Sunday, July 01, 2018

Hamartia, koros, hubris, atê, Nemesis

Are you familiar with these words from classical history? At Hoover.org, Victor Davis Hanson analyzes Hillary Clinton's loss and subsequent behavior by turning to Sophocles, Euripides, and the Greek epic poets, historians, and tragedians.

Hamartia: an innate character flaw can be repressed, but it will inevitably resurface at the most inopportune moment. Clinton for over 40 years has never much worried about the wages of chronic deception and ends-justifying-the-means morality.

The next step in the slow cycle of classical self-destruction is koros—a greed or overreaching ambition that is the result of hamartia. It thus deludes the apparently successful into believing there will be few consequences to their excess. Koros makes self-reflection impossible.

Koros—the mindset that there are no consequences to surrendering to innately destructive impulses—leads to hubris, or a pattern of blindness brought on by overweening arrogance.

The Greeks saw atê as the concrete result of hubris. Atê was synonymous with individual acts of abject folly. In the-emperor-has-no-clothes-fashion, Clinton doubled down on her delusions.

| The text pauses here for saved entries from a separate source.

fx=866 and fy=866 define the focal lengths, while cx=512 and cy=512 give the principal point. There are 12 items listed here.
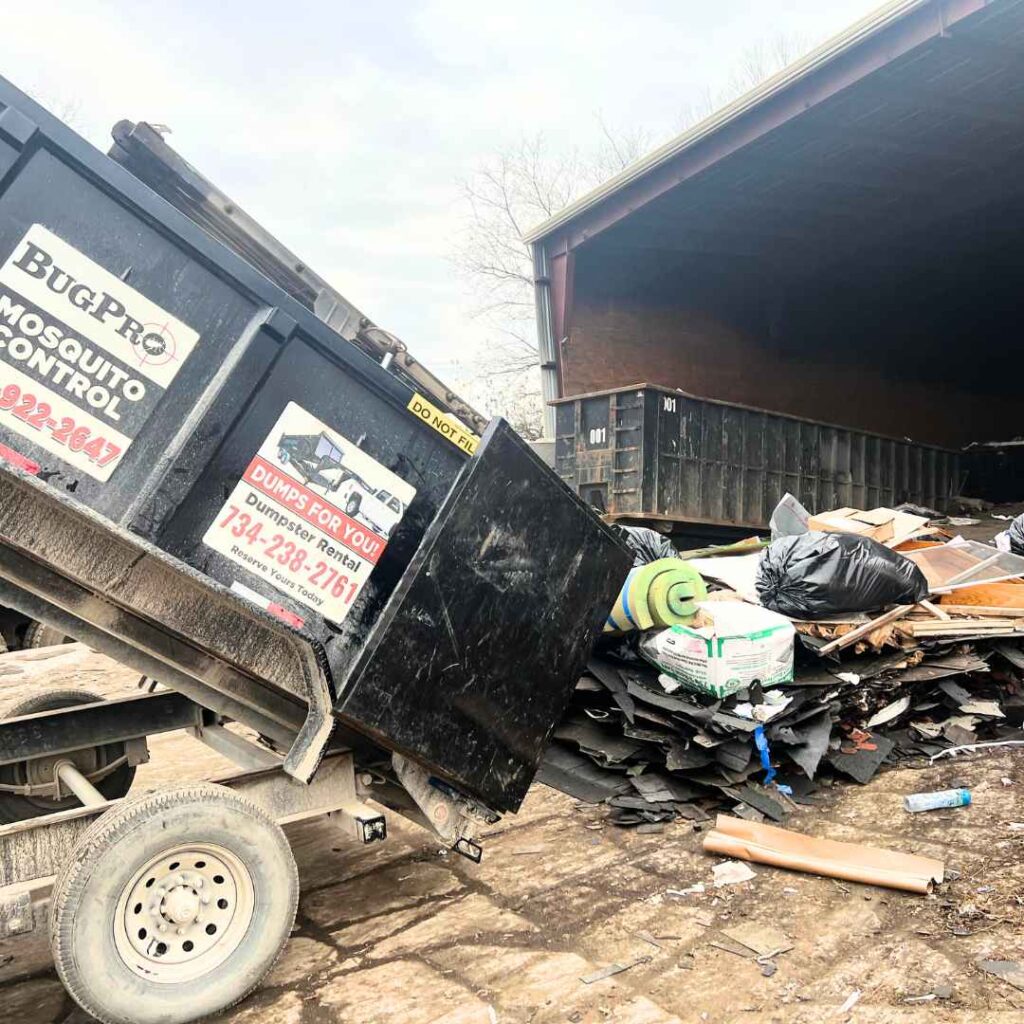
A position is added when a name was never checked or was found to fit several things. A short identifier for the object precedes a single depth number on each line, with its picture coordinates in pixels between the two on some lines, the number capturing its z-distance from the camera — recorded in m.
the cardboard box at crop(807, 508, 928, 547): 6.75
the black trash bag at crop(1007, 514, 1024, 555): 6.73
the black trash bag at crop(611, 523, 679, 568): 6.05
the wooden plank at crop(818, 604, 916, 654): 4.99
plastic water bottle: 4.20
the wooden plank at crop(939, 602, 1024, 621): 5.47
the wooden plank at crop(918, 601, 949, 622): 5.43
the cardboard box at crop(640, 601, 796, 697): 4.60
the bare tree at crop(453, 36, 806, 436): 32.31
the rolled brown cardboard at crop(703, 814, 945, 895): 3.44
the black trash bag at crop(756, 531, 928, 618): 5.20
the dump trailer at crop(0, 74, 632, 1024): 2.47
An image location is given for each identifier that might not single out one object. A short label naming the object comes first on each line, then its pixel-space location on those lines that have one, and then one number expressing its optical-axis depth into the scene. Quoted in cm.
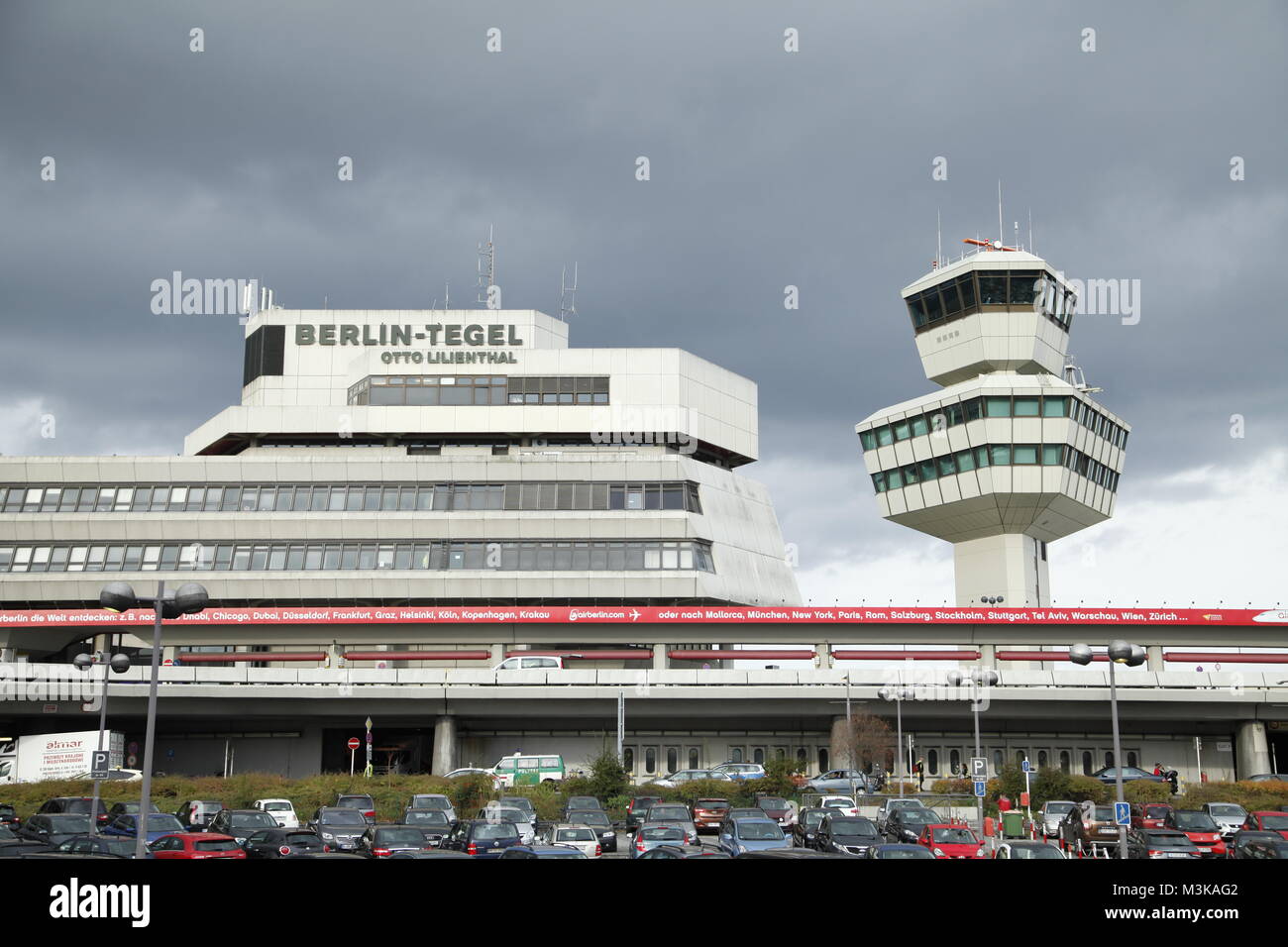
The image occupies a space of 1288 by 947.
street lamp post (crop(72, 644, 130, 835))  4041
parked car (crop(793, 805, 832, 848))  3650
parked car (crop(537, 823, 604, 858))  3198
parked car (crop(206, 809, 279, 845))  3594
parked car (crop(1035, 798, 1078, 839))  4084
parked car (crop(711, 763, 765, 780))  5700
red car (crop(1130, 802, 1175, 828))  3828
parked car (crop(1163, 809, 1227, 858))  3378
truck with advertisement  5834
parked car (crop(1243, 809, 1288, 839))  3566
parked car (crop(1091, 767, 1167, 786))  5625
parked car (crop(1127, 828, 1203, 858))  3088
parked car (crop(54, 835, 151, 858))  2686
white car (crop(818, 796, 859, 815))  4328
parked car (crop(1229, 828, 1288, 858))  2856
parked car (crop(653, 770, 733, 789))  5746
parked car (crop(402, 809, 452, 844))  3875
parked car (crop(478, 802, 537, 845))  3828
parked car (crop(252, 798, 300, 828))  4285
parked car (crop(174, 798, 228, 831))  4116
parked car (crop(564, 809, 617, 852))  3872
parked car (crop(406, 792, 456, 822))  4222
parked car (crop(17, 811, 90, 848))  3466
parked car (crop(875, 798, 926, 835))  3819
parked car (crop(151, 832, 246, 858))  2631
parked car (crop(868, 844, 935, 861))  2405
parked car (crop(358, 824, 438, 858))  3036
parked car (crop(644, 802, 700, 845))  3683
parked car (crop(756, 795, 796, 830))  4203
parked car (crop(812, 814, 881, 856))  3203
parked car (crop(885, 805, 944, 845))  3375
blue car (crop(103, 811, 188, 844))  3423
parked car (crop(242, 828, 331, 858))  2973
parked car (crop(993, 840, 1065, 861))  2610
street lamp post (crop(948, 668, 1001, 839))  4919
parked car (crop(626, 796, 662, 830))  4178
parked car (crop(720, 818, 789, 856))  3112
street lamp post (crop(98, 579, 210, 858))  2481
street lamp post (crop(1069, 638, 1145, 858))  3253
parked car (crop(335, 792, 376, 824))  4312
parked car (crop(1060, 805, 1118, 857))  3503
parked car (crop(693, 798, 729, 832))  4231
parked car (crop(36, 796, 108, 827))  4128
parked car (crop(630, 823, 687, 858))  3182
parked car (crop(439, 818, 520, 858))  3209
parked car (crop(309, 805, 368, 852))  3491
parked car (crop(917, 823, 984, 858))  3156
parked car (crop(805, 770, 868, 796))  5431
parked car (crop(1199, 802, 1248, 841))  3936
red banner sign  7356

So, her hubris-driven recklessness continued, if not accelerated, as she ranted about the “deplorables” and “irredeemables.”

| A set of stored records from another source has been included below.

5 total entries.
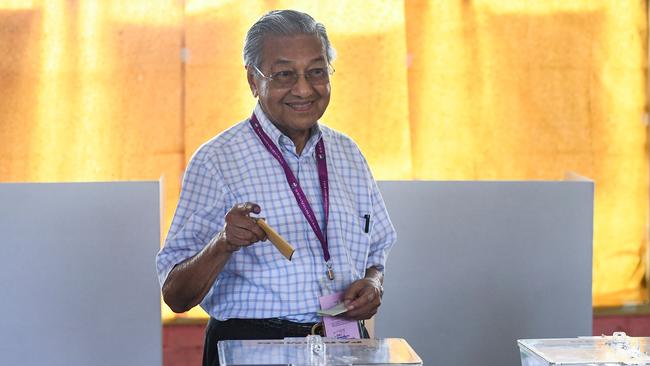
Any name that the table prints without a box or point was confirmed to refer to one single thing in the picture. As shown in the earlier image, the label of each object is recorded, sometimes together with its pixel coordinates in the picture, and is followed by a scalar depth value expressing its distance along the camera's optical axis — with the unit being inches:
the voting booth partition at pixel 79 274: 242.1
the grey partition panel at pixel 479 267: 268.1
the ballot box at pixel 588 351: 151.1
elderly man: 175.3
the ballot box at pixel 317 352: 143.3
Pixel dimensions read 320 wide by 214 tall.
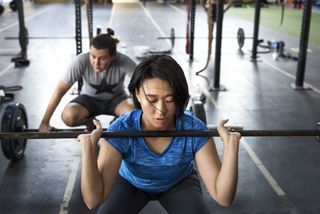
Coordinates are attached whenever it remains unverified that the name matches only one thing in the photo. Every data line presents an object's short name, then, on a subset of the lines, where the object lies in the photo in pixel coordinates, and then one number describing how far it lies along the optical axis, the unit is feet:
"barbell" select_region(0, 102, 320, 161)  4.53
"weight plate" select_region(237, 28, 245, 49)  20.97
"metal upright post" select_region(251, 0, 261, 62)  18.44
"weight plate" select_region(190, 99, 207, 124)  8.43
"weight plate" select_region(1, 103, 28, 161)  7.88
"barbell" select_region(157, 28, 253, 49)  21.02
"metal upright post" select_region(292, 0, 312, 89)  13.86
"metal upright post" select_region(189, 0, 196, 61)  17.31
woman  4.14
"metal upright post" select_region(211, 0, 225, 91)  13.52
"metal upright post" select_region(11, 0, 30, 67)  17.42
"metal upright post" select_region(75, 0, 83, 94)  12.19
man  7.71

The final act in a multistoried Greek tragedy is the advent of Nemesis or divine retribution. At some point, the gods decide they’ve had enough of mortal excess, arrogance, and folly, and intervene to destroy the perpetrator—and often everyone in his or her vicinity.

Usually that happens at the pinnacle of the tragic hero’s perceived success, as in the case of a clueless but innately haughty King Oedipus of Thebes. In Clinton’s case, Nemesis approached in late 2016, when experts had all but coronated her as president-elect months before Election Day.

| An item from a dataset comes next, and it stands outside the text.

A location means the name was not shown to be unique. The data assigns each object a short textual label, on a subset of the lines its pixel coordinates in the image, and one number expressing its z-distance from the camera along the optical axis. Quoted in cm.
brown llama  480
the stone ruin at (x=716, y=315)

When Nemesis finally hit Clinton on November 8, 2016, she was stunned, unable to even extend a simple public gesture of concession on election night. From there, Nemesis took her on a downward spiral. Clinton descended from once polling as the most popular woman in the U.S. to a rather sad figure, scapegoating, weaving conspiracy theories, blame-gaming, and endlessly replaying the disaster of 2016—a sort of poor, blinded and dethroned Oedipus wandering in exile in the fashion of peripatetic former FBI Director James Comey, whose character and fate in some ways are similar to Clinton’s.

In sum, Clinton made a series of nearly inexplicable, but clearly disastrous decisions—assuming that she could set up an unlawful private server as Secretary of State, that her 2016 victory was foreordained, and that she would deny and seek to overturn rather than accept her defeat. At any time, easy and obvious choices would have spared her a great deal of humiliation and her associates and supporters disaster.

But then again, according to the classical belief in fate and necessity, Clinton may have had little choice after all—given that her innate flaws were a sort of bomb that was always ticking until blowing up at the most appropriately tragic time.